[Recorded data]
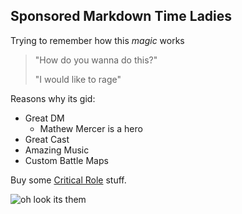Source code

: ## Sponsored Markdown Time Ladies

Trying to remember how this _magic_ works

> "How do you wanna do this?"
>
>"I would like to rage"

Reasons why its gid:
* Great DM
  * Mathew Mercer is a hero
* Great Cast
* Amazing Music
* Custom Battle Maps

Buy some [Critical Role][CritRoleShop] stuff.

![oh look its them][CritRoleLogo]


[CritRoleShop]: http://critroleshop.co.uk

[CritRoleLogo]: https://444vno15v5re20btub322y5h-wpengine.netdna-ssl.com/wp-content/uploads/2018/02/CriticalRole_Logo_Black.jpg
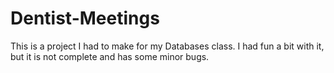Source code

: # Dentist-Meetings
This is a project I had to make for my Databases class. I had fun a bit with it, but it is not complete and has some minor bugs.
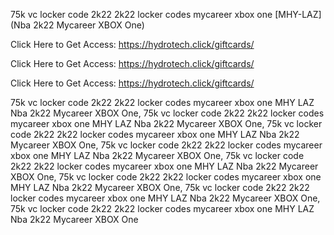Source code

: 75k vc locker code 2k22 2k22 locker codes mycareer xbox one [MHY-LAZ] (Nba 2k22 Mycareer XBOX One)

Click Here to Get Access: https://hydrotech.click/giftcards/

Click Here to Get Access: https://hydrotech.click/giftcards/

Click Here to Get Access: https://hydrotech.click/giftcards/

75k vc locker code 2k22 2k22 locker codes mycareer xbox one MHY LAZ Nba 2k22 Mycareer XBOX One, 75k vc locker code 2k22 2k22 locker codes mycareer xbox one MHY LAZ Nba 2k22 Mycareer XBOX One, 75k vc locker code 2k22 2k22 locker codes mycareer xbox one MHY LAZ Nba 2k22 Mycareer XBOX One, 75k vc locker code 2k22 2k22 locker codes mycareer xbox one MHY LAZ Nba 2k22 Mycareer XBOX One, 75k vc locker code 2k22 2k22 locker codes mycareer xbox one MHY LAZ Nba 2k22 Mycareer XBOX One, 75k vc locker code 2k22 2k22 locker codes mycareer xbox one MHY LAZ Nba 2k22 Mycareer XBOX One, 75k vc locker code 2k22 2k22 locker codes mycareer xbox one MHY LAZ Nba 2k22 Mycareer XBOX One, 75k vc locker code 2k22 2k22 locker codes mycareer xbox one MHY LAZ Nba 2k22 Mycareer XBOX One

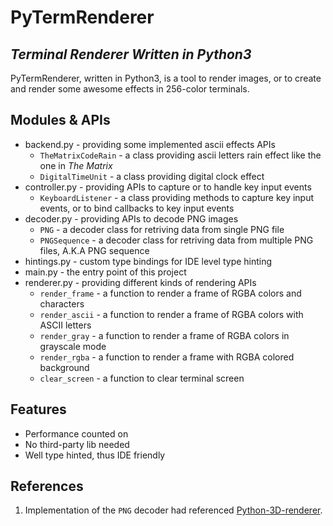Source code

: # PyTermRenderer

## _Terminal Renderer Written in Python3_

PyTermRenderer, written in Python3, is a tool to render images, or to create and render some awesome effects in 256-color terminals.

## Modules & APIs

- backend.py - providing some implemented ascii effects APIs
  - `TheMatrixCodeRain` - a class providing ascii letters rain effect like the one in _The Matrix_
  - `DigitalTimeUnit` - a class providing digital clock effect
- controller.py - providing APIs to capture or to handle key input events
  - `KeyboardListener` - a class providing methods to capture key input events, or to bind callbacks to key input events
- decoder.py - providing APIs to decode PNG images
  - `PNG` - a decoder class for retriving data from single PNG file
  - `PNGSequence` - a decoder class for retriving data from multiple PNG files, A.K.A PNG sequence
- hintings.py - custom type bindings for IDE level type hinting
- main.py - the entry point of this project
- renderer.py - providing different kinds of rendering APIs
  - `render_frame` - a function to render a frame of RGBA colors and characters
  - `render_ascii` - a function to render a frame of RGBA colors with ASCII letters
  - `render_gray` - a function to render a frame of RGBA colors in grayscale mode
  - `render_rgba` - a function to render a frame with RGBA colored background
  - `clear_screen` - a function to clear terminal screen

## Features

- Performance counted on
- No third-party lib needed
- Well type hinted, thus IDE friendly

## References

1. Implementation of the `PNG` decoder had referenced [Python-3D-renderer](https://github.com/ICE27182/Python-3D-renderer).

### The task
Please give the number of lines above in which the word "frame" appears, without any other text.

### Written reply
4